Jones said that synthetic cannabinoids – known a spice – are common in prisons and are deadly, whereas cannabis is not. He added that prisoners are given heroin substitutes, such as methadone and buprenorphine, and others are given strong pain killers which are addictive and potentially dangerous.
“If they’re on opioids, why can’t they be prescribed cannabis? At the end of the day, opioids are a damn sight more dangerous than cannabis. It would be an improvement on the illegal spice smuggled in by corrupt prison officers too.” – Jones to the Guardian
Last year, the Guardian reported that over the past five years, more than 300 prison officers and outside staff in England and Wales had been fired or convicted for smuggling in illegal items, including drugs.

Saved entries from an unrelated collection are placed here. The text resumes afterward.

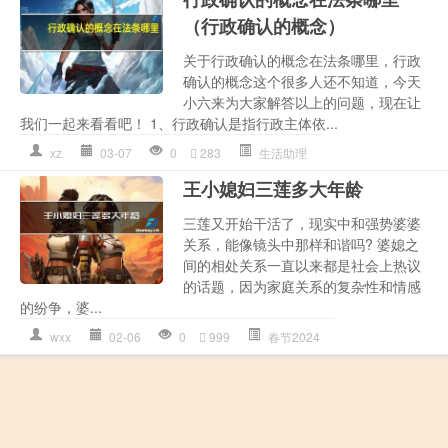
（行政确认的概念）
关于行政确认的概念在法条哪里，行政
确认的概念这个很多人还不知道，今天
小六来为大家解答以上的问题，现在让
我们一起来看看吧！ 1、行政确认是指行政主体依...
xz
03-07
0
283
生活助理
王小媳妇三莲多大年龄
三莲又开始干活了，现实中和强势婆婆
关系，能像镜头中那样和谐吗? 婆媳之
间的相处关系一直以来都是社会上热议
的话题，因为家庭关系的复杂性和情感
的纷争，婆...
wxx
02-06
0
999
春节2024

Jones said that if “the aim of the game is to make prisons safer” and officials are “serious about reducing violence in prisons” plans should be in place to “address the causes and that’s psychoactive substances.”
From 2008 to 2016, there were 88 drug-related deaths in U.K. and Wales prisons, according to Office for National Statistics data outlined by the Guardian. The majority of those deaths were related to opioids, but deaths related to spice have increased in recent years, the report says.
Jones, who is not seeking re-election to his post, suggests that prison officials “supply cannabis in controlled conditions and see if offenses reduce.”